● **Prompt**
Rewrite the part that opens with the line containing "REB, 3PA, FGA, PTS" and closes with the line containing "At which category does the", changing "maximum" to "highest" and leaving everything else the same.

● **Material for this exercise**
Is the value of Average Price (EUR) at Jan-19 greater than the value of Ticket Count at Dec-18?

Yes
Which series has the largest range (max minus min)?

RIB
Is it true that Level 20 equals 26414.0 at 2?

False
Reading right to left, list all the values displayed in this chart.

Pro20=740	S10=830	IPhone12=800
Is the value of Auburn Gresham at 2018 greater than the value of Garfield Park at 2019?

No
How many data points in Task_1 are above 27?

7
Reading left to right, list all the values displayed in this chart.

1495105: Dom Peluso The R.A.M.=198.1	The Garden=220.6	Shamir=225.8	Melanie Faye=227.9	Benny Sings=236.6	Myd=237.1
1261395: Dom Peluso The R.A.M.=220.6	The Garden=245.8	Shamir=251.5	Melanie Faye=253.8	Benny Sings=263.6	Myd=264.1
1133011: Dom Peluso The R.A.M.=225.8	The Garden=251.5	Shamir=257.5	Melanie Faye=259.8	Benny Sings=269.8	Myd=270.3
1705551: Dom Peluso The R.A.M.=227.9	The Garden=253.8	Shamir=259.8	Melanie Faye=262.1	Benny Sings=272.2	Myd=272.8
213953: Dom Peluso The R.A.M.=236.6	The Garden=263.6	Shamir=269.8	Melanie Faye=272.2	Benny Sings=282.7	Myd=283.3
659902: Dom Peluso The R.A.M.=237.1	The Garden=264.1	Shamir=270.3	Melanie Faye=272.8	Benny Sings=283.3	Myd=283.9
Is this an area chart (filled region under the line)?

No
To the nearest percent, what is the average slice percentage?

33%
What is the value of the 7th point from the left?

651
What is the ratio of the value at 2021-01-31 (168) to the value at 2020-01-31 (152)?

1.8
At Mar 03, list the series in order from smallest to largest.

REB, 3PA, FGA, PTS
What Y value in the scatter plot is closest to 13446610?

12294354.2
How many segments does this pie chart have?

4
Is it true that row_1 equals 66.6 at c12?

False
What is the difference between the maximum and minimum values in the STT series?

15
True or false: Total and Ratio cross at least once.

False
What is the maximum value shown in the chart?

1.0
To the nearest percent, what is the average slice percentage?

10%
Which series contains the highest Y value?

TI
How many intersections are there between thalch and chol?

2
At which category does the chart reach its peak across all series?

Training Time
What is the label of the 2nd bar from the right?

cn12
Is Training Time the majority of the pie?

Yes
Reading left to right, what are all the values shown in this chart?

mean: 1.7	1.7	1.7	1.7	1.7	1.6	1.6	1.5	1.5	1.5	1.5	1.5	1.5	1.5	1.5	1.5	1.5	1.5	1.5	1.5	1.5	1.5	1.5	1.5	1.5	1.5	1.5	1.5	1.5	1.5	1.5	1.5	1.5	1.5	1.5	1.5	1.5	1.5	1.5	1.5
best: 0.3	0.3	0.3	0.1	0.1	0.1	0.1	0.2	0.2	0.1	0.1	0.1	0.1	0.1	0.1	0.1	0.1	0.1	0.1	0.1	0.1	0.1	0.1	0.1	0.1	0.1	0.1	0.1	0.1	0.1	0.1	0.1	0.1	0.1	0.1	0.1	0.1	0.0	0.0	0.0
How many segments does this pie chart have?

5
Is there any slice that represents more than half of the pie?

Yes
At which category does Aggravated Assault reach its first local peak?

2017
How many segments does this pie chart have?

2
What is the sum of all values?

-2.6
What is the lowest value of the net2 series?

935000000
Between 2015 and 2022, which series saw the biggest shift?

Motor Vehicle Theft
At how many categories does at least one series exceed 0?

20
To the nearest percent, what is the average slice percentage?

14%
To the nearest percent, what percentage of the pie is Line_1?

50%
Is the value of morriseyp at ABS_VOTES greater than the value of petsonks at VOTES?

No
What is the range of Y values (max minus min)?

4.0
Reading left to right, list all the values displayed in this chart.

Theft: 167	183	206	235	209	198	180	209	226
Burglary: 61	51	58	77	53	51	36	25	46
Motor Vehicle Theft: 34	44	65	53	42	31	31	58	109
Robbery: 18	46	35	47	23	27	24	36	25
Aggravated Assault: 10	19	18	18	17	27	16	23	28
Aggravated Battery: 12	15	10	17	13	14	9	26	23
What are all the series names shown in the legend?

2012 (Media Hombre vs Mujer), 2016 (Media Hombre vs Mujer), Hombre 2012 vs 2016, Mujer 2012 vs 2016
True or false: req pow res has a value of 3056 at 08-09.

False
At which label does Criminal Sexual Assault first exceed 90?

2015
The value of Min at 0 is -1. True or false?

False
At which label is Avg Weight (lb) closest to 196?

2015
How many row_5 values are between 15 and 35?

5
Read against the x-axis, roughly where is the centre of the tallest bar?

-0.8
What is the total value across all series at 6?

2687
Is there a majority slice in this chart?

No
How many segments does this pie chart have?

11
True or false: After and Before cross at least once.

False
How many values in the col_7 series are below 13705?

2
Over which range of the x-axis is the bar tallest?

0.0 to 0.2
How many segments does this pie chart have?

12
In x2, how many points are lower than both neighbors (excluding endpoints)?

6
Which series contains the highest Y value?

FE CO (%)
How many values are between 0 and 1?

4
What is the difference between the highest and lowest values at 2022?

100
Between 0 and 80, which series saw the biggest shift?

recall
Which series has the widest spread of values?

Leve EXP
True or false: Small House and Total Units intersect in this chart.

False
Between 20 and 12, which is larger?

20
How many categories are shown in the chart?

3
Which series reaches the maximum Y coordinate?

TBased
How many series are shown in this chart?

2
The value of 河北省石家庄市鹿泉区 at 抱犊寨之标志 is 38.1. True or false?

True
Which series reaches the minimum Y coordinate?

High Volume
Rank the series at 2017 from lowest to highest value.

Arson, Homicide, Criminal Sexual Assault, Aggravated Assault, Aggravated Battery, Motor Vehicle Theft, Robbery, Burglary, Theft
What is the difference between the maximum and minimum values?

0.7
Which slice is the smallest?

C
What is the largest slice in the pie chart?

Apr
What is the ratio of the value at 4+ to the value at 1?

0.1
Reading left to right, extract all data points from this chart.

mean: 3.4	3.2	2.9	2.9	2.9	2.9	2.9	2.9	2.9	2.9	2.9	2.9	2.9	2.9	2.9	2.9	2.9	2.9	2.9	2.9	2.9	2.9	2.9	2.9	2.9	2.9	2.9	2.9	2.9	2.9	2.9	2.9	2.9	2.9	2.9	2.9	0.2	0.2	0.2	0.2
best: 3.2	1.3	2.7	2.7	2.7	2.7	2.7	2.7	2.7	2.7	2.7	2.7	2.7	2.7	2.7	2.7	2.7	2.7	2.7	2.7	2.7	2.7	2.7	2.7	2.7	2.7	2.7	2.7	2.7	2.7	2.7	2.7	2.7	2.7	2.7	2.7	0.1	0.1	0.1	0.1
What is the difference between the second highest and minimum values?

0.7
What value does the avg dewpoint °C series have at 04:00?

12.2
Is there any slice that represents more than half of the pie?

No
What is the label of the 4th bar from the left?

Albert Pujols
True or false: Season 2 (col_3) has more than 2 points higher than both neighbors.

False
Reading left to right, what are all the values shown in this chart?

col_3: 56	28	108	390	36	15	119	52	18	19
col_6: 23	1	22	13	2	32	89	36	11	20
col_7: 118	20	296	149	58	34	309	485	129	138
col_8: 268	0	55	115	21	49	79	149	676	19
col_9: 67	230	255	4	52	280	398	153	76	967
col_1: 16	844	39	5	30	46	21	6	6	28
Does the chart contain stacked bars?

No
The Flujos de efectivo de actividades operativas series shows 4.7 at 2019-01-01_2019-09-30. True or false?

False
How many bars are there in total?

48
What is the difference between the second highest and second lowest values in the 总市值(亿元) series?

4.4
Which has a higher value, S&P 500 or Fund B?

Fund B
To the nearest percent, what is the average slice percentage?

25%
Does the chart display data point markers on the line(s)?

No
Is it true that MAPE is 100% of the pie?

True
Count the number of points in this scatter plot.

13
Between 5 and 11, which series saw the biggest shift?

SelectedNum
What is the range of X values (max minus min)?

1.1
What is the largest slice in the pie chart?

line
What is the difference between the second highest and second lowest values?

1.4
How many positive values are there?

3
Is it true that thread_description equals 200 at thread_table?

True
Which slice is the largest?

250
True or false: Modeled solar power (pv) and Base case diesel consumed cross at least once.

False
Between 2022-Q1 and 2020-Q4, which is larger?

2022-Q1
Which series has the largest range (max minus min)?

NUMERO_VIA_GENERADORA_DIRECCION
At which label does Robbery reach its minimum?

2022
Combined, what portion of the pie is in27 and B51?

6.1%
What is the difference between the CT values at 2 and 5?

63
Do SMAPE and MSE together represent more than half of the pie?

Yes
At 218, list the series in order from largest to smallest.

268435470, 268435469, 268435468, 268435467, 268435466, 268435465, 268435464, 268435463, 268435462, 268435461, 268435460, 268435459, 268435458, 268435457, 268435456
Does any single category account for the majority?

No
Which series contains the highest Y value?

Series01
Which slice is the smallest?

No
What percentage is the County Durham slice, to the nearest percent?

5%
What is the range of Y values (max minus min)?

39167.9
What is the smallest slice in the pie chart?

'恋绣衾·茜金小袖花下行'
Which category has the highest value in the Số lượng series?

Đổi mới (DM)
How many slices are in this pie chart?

● **Response area**
REB, 3PA, FGA, PTS
What Y value in the scatter plot is closest to 13446610?

12294354.2
How many segments does this pie chart have?

4
Is it true that row_1 equals 66.6 at c12?

False
What is the difference between the highest and minimum values in the STT series?

15
True or false: Total and Ratio cross at least once.

False
What is the highest value shown in the chart?

1.0
To the nearest percent, what is the average slice percentage?

10%
Which series contains the highest Y value?

TI
How many intersections are there between thalch and chol?

2
At which category does the chart reach its peak across all series?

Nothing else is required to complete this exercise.